Switching of Co magnetization driven by antiferromagnetic-ferromagnetic phase transition of FeRh alloy in Co/FeRh bilayers

TL;DR

This study demonstrates reversible in-plane switching of Co magnetization in Co/FeRh bilayers driven by the temperature-induced AFM-FM phase transition of FeRh, enabling a new method for information writing via local temperature control.

Contribution

It reveals a novel temperature-driven magnetization switching mechanism in Co/FeRh bilayers due to interfacial exchange coupling during FeRh's phase transition.

Findings

Co spins switch between orthogonal in-plane directions.

Switching exhibits hysteresis linked to FeRh's phase transition.

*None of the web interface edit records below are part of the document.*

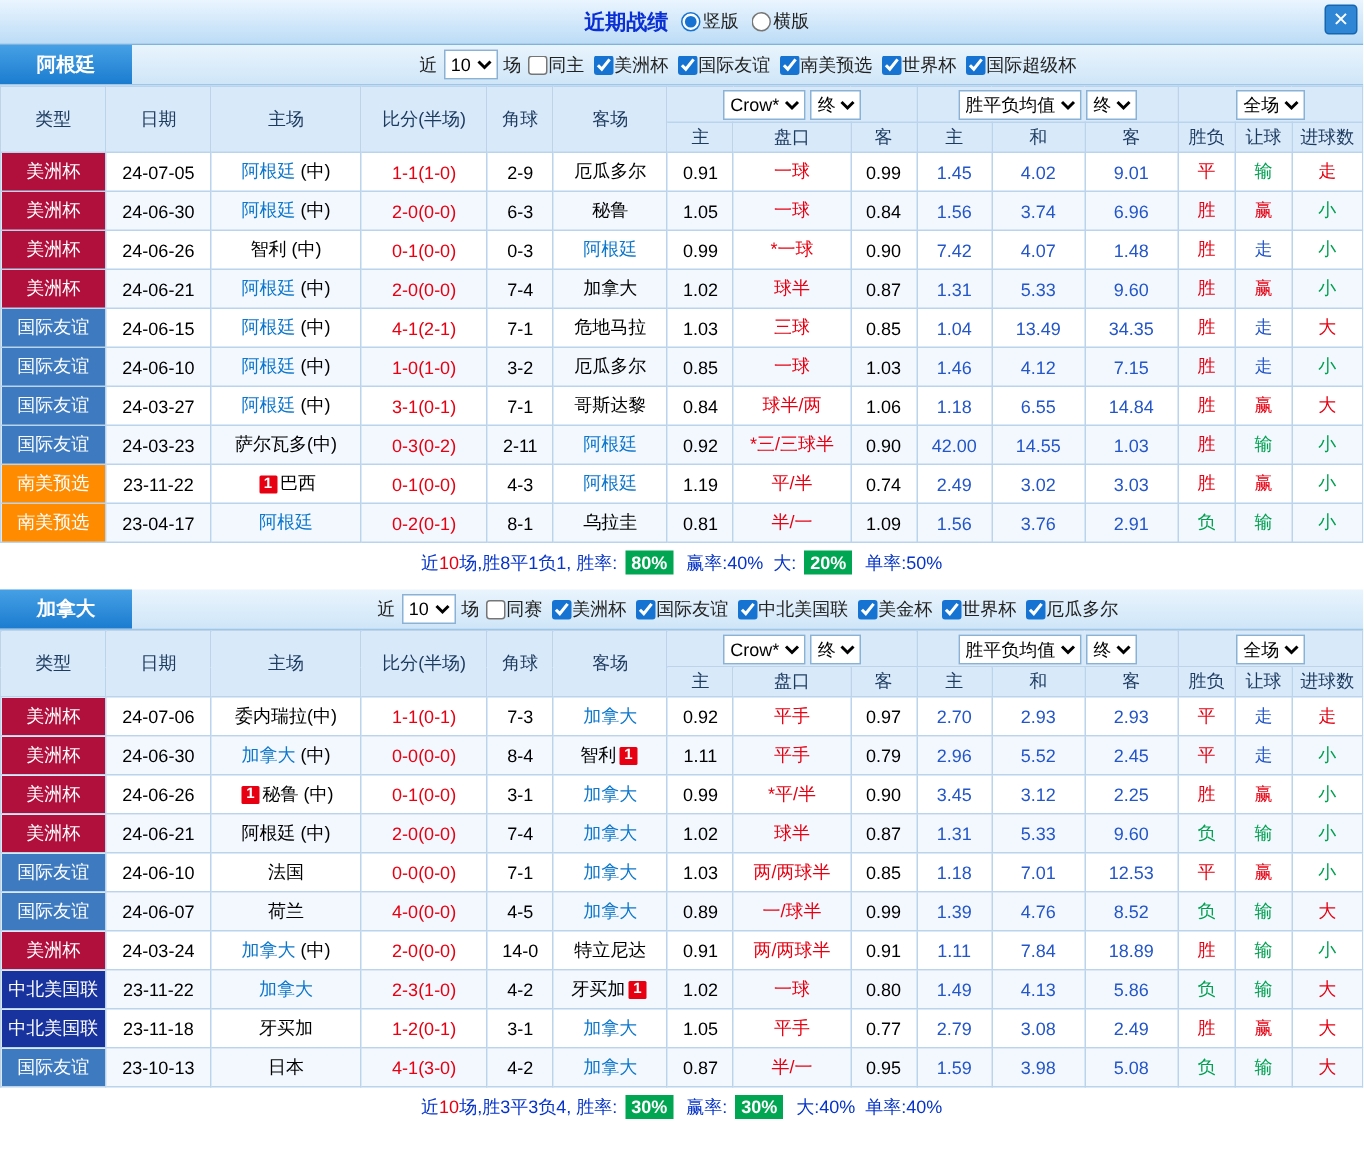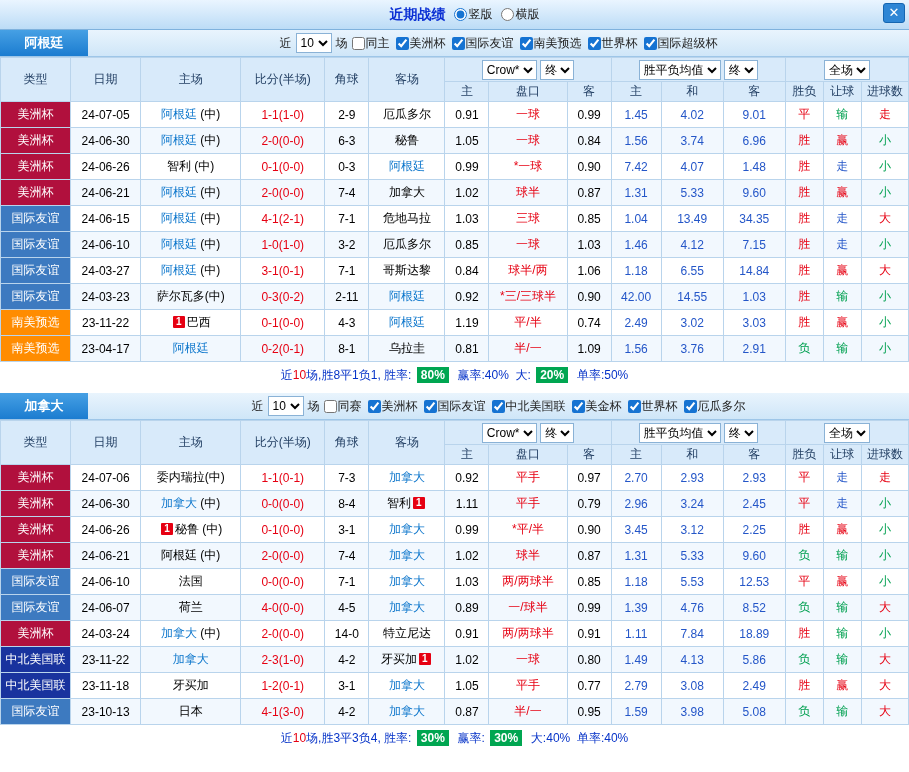"3.24" td.avg { text: 3.24 -> 5.52 }
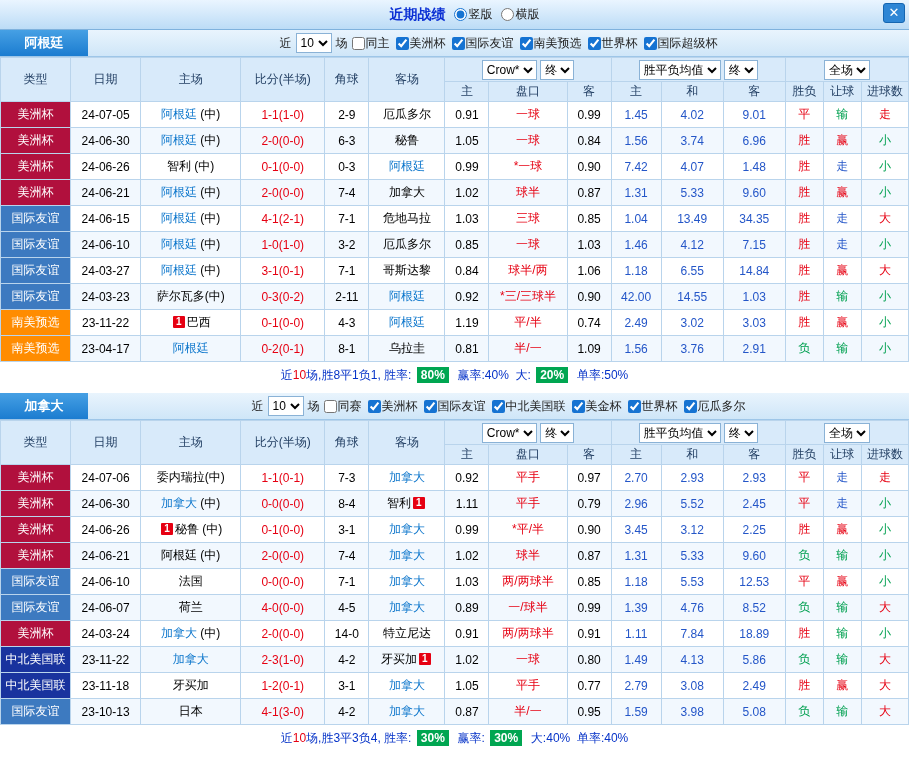"5.53" td.avg { text: 5.53 -> 7.01 }
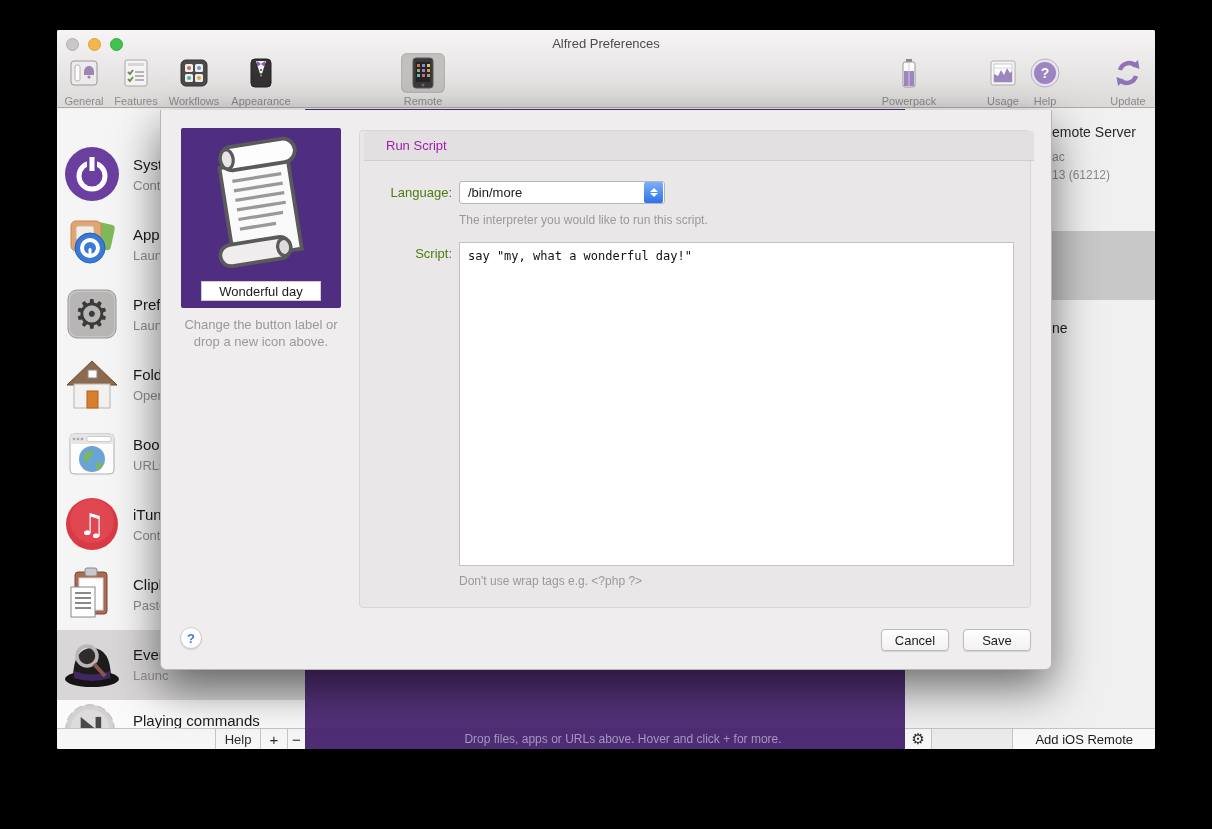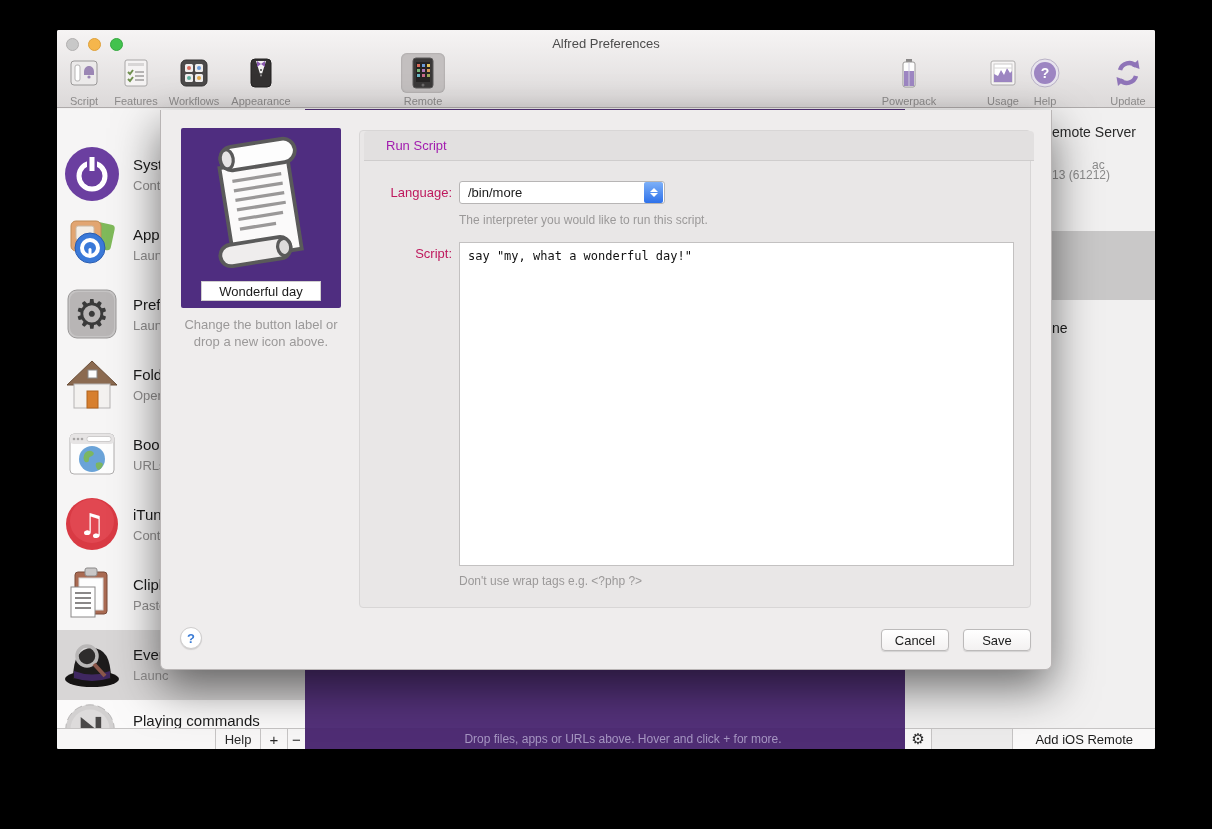"Script" div.tlabel { text: Script -> General }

Provides a new method for temperature-controlled magnetic writing.

Abstract

We show that Co spins in Co/FeRh epitaxial bilayers grown on W(110) switch reversibly between the two orthogonal in-plane directions as the FeRh layer undergoes temperature driven antiferromagnetic-ferromagnetic (AFM-FM) phase transition. Switching of Co magnetization is characterized by a hysteretic behavior owing to a temperature hysteresis of the AFM-FM transition in FeRh. The spin reorientation of Co is driven by the evolution interfacial exchange coupling to FeRh system across the AFM-FM process. Our results provide a new method of writing information purely by a local temperature change.